À semelhança de França, a força europeia Takuba (destacada no Sahel) também mostrou desagrado com o anúncio da contratação dos mercenários russos. “Os mercenários do grupo Wagner vão agravar ainda mais a situação”, afirma Luís Bernardino. “Há uma preponderância destes países de receberem estes apoios numa situação já de desespero, porque o Estado não tem a capacidade de garantir a segurança da sua população e, portanto, recorre a todos os meios”.
Já a docente e investigadora da UNL, defende que “os mercenários poderão ser eficazes no sentido de uma estabilização política, uma vez que uma das condições apontadas pelos insurgentes é a retirada da França, que se opõe a qualquer negociação entre o governo e estes grupos”.
“As manifestações anti-França têm aumentado – um reflexo do legado colonial”
Facto é que se tem assistido a uma crescente desacreditação das organizações e intervenientes europeus e ocidentais, aliada a uma crescente manifestação anti-França, pelo que “a Junta parece estar mais confortável com a presença dos mercenários russos do que com a presença de uma força europeia”, afirma Teresa Nogueira Pinto. “E não está isolada, uma vez que há manifestações populares (nas ruas e nas redes sociais) que reproduzem essa vontade, vindas sobretudo da população urbana. De resto, as manifestações anti-França têm aumentado em toda a região do Sahel, o que naturalmente também é um reflexo do legado colonial”.

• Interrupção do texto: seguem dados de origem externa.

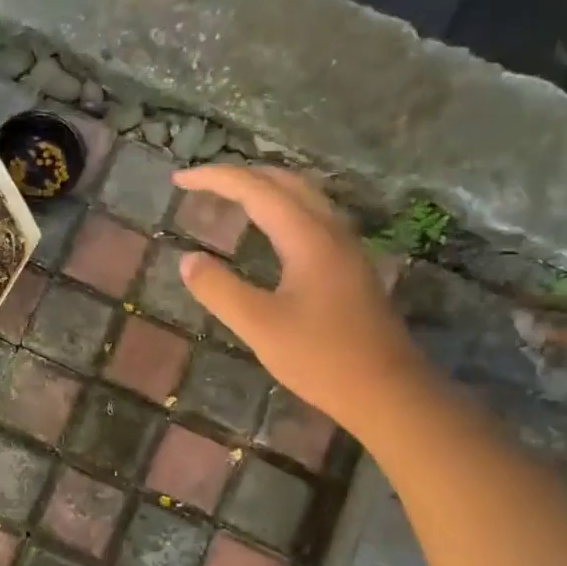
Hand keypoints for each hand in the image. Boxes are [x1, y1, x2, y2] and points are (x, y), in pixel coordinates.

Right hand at [173, 165, 422, 426]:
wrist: (387, 390)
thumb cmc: (321, 358)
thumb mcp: (259, 326)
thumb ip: (220, 289)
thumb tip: (188, 259)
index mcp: (308, 237)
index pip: (256, 189)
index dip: (215, 178)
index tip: (179, 180)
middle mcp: (331, 231)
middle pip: (284, 181)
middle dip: (240, 175)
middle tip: (201, 184)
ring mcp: (346, 248)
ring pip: (303, 197)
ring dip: (264, 189)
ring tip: (230, 198)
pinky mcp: (350, 268)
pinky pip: (311, 218)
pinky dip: (281, 209)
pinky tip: (270, 233)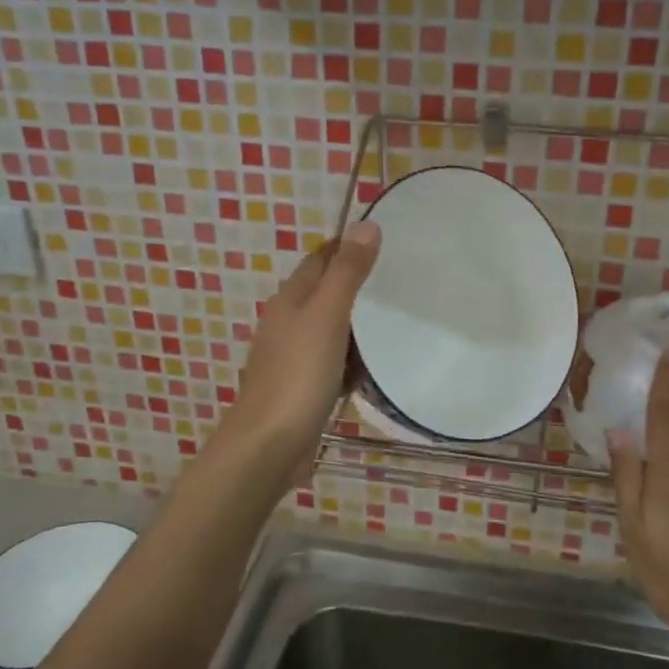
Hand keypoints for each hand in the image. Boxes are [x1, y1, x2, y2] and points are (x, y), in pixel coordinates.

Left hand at [222, 220, 380, 471]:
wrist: (269, 444)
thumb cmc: (298, 374)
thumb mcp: (327, 315)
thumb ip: (347, 272)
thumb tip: (366, 225)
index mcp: (290, 300)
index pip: (319, 260)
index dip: (346, 247)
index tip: (383, 241)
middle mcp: (287, 323)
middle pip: (324, 294)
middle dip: (356, 286)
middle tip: (399, 282)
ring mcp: (293, 358)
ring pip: (330, 330)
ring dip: (356, 326)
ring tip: (396, 322)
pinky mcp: (302, 388)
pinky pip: (332, 363)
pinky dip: (351, 360)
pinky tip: (372, 368)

Esta desacreditação da presença da França no Mali tem crescido, uma vez que a Junta Militar maliana expulsou o embaixador de França no mês passado.
Teresa Nogueira Pinto invoca o Afeganistão e relembra que “a legitimidade de um Estado constrói-se a partir de dentro”. Nenhuma intervenção externa (militar ou política, justificada por imperativos de segurança ou humanitários) gera a legitimidade necessária para um Estado exercer as suas funções mais básicas”. As sucessivas intervenções de atores externos “contribuíram para a formação de uma rede complexa e volátil de atores e alianças, que dilui ainda mais a possibilidade de compromisso e estabilidade: desde a multiplicação de grupos insurgentes, a redes de crime organizado, organizações não governamentais e forças militares internacionais”.

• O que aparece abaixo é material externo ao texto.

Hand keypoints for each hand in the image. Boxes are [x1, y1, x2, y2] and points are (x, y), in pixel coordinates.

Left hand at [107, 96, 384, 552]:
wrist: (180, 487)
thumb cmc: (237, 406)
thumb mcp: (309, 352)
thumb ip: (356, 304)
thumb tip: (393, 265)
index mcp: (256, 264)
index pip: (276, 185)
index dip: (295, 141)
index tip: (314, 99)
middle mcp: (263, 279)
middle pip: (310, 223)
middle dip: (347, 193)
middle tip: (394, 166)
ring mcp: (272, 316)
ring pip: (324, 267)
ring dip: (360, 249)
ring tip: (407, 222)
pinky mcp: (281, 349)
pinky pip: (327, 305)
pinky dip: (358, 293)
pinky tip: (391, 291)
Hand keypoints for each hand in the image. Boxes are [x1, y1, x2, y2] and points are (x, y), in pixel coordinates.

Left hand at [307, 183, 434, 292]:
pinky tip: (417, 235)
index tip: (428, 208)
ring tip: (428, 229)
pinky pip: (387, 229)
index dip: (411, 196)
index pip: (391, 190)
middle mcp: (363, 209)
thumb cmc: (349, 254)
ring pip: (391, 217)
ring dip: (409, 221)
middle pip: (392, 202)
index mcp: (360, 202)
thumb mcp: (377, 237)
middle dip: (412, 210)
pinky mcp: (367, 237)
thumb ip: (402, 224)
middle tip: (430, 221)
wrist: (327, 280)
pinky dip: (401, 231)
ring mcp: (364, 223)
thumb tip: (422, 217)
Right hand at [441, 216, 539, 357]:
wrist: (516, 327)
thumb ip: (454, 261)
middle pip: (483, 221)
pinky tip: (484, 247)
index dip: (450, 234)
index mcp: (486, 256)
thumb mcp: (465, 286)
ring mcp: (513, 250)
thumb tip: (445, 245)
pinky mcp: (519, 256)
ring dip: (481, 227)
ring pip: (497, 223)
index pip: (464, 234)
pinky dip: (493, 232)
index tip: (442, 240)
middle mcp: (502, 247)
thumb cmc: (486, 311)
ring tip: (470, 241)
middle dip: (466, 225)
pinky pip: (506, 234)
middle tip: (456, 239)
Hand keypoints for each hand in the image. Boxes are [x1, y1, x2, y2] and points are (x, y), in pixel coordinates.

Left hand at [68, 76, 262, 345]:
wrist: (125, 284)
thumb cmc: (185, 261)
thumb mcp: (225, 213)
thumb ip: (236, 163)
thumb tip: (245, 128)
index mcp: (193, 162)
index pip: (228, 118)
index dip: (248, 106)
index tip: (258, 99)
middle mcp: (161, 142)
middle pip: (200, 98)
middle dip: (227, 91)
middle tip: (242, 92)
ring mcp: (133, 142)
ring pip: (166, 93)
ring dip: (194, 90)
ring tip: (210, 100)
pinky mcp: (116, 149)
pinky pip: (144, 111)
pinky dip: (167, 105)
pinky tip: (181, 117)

Um futuro sombrio e com um agravamento da violência
A principal solução deve passar pela reestruturação e consolidação do poder político a nível interno. “A grande força da mudança política e social tem de ser um Estado legítimo e consolidado, com autoridade para assegurar a estabilização e implementar reformas necessárias, respeitando a autonomia das diferentes regiões”, afirma Teresa Nogueira Pinto.

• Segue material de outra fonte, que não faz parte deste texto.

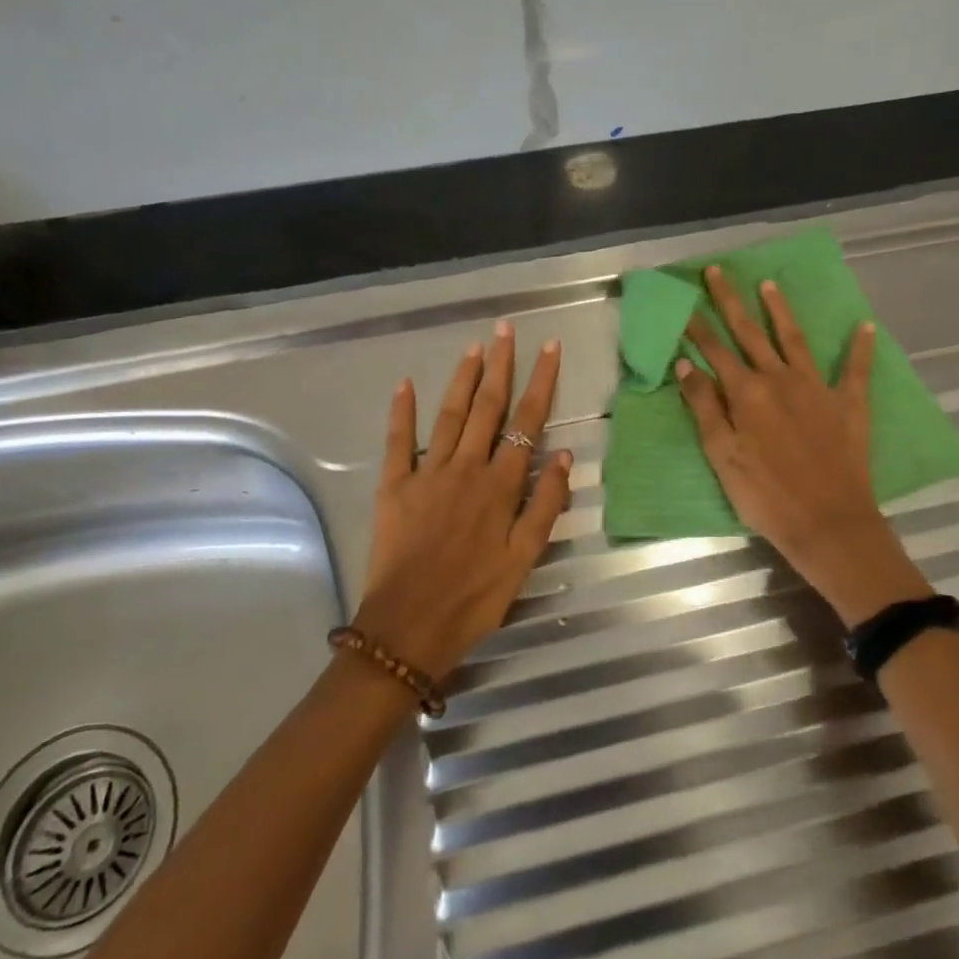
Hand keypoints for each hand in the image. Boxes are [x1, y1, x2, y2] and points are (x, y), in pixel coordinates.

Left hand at [355, 324, 572, 681]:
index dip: (541, 381)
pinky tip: (406, 383)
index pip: (527, 421)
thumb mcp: (524, 560)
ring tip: (475, 347)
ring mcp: (427, 473)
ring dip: (464, 378)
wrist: (408, 629)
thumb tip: (563, 455)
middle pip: (488, 406)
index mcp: (500, 485)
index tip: (549, 348)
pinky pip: (398, 441)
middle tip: (506, 329)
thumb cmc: (474, 598)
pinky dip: (402, 411)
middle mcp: (466, 467)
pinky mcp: (394, 486)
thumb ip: (546, 505)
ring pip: (450, 414)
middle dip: (501, 365)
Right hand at [677, 266, 929, 625]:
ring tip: (769, 284)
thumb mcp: (722, 455)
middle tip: (718, 271)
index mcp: (747, 392)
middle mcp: (780, 379)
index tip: (684, 299)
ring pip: (795, 339)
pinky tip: (866, 326)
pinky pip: (857, 370)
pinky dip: (861, 348)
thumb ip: (705, 406)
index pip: (715, 349)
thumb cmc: (765, 495)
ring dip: (780, 310)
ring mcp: (818, 388)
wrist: (829, 524)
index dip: (697, 324)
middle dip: (731, 300)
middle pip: (750, 332)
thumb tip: (685, 363)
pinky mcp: (849, 405)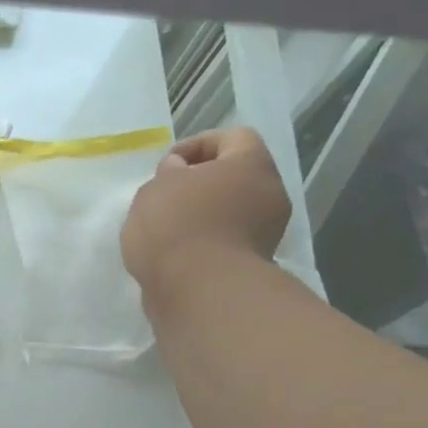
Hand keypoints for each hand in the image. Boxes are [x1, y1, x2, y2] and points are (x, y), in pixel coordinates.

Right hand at [121, 128, 291, 298]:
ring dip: (202, 213)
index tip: (167, 165)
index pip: (233, 137)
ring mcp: (267, 232)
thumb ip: (169, 173)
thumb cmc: (176, 225)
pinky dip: (204, 241)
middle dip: (200, 182)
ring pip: (232, 209)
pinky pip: (227, 239)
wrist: (198, 290)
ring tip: (166, 227)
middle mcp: (270, 193)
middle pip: (236, 175)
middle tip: (166, 194)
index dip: (197, 144)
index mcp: (252, 164)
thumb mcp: (157, 186)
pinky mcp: (253, 263)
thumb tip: (181, 173)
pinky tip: (176, 252)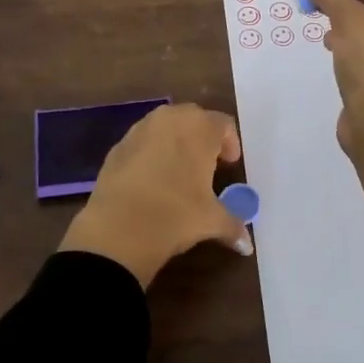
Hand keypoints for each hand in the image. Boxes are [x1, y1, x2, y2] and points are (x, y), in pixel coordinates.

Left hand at [58, 103, 252, 288]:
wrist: (118, 228)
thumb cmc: (176, 214)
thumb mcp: (211, 221)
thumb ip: (233, 225)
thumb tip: (246, 244)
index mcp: (199, 128)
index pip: (223, 124)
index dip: (230, 143)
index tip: (230, 163)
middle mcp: (169, 119)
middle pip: (193, 119)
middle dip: (202, 137)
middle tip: (207, 164)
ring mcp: (139, 130)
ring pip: (164, 127)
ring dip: (175, 143)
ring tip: (178, 172)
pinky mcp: (116, 147)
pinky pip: (142, 143)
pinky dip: (150, 154)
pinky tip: (151, 181)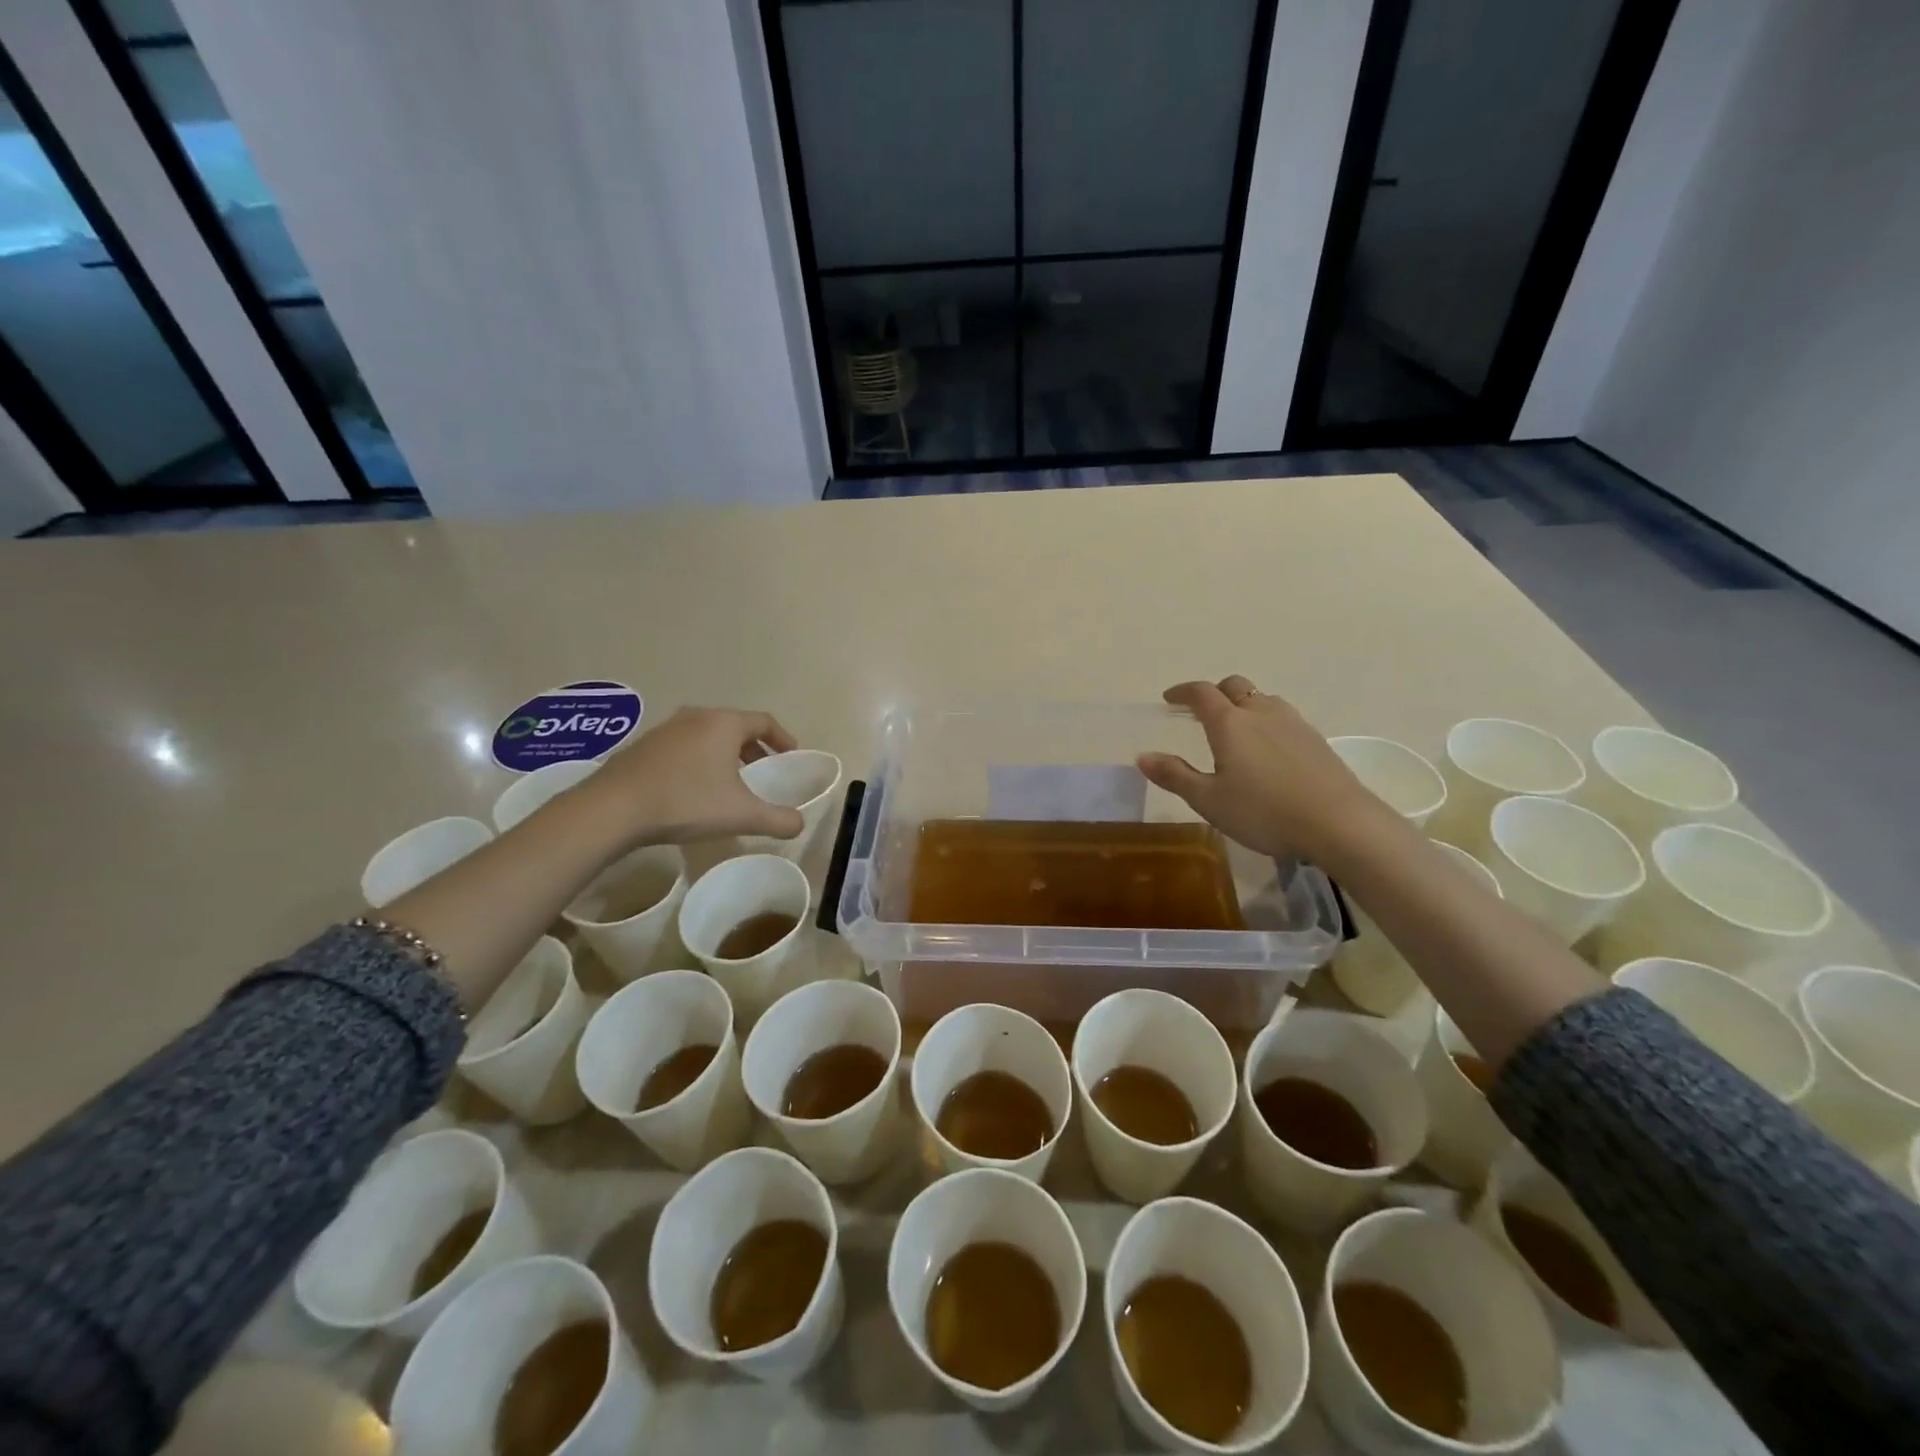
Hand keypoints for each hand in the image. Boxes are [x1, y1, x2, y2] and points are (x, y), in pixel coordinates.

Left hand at [577, 706, 805, 846]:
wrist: (613, 808)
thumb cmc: (686, 802)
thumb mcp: (741, 815)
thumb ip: (778, 819)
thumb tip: (800, 824)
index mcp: (724, 724)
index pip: (764, 721)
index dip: (782, 738)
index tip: (791, 756)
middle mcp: (696, 717)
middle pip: (735, 726)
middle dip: (753, 747)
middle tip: (762, 770)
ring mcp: (666, 729)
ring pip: (706, 735)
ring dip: (723, 753)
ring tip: (728, 780)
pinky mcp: (643, 745)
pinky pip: (683, 746)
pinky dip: (698, 759)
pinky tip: (692, 787)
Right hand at [1137, 676, 1379, 859]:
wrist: (1338, 823)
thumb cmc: (1263, 811)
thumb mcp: (1209, 800)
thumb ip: (1175, 776)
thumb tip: (1143, 756)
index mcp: (1229, 723)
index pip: (1201, 693)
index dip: (1182, 692)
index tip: (1169, 699)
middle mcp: (1260, 712)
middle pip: (1234, 686)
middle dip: (1214, 692)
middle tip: (1200, 712)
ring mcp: (1293, 723)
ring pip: (1262, 699)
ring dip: (1243, 705)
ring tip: (1235, 729)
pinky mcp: (1315, 739)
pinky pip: (1283, 718)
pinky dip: (1266, 722)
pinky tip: (1267, 750)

Para o Luís Bernardino, “a crescente complexidade de fenómenos e uma insuficiência de coordenação em termos internacionais é o que tem falhado, uma vez que a segurança é a parte visível da missão, mas a parte do desenvolvimento tem que crescer mais – temos de ser capazes de colocar mais meios de apoio ao desenvolvimento, intervir junto das comunidades locais, junto dos jovens, junto das lideranças”.
De acordo com o tenente-coronel, a solução deve ser integrada e passa por uma aposta no desenvolvimento e em medidas de proximidade com as populações. Pelo que rejeita quaisquer tipos de negociações com grupos jihadistas: “O discurso radicalizado não leva ao diálogo. Negociar com os terroristas não é de todo uma solução para o problema. Há uma dispersão imensa de grupos terroristas e de objetivos”.
Perante todos estes factores, prevê-se que as problemáticas no país agravar-se-ão nos próximos anos. Para Teresa Nogueira Pinto e Luís Bernardino, o futuro do Mali não é favorável, prevendo-se um cenário de preocupação para a segurança europeia e um agravamento da violência no Sahel.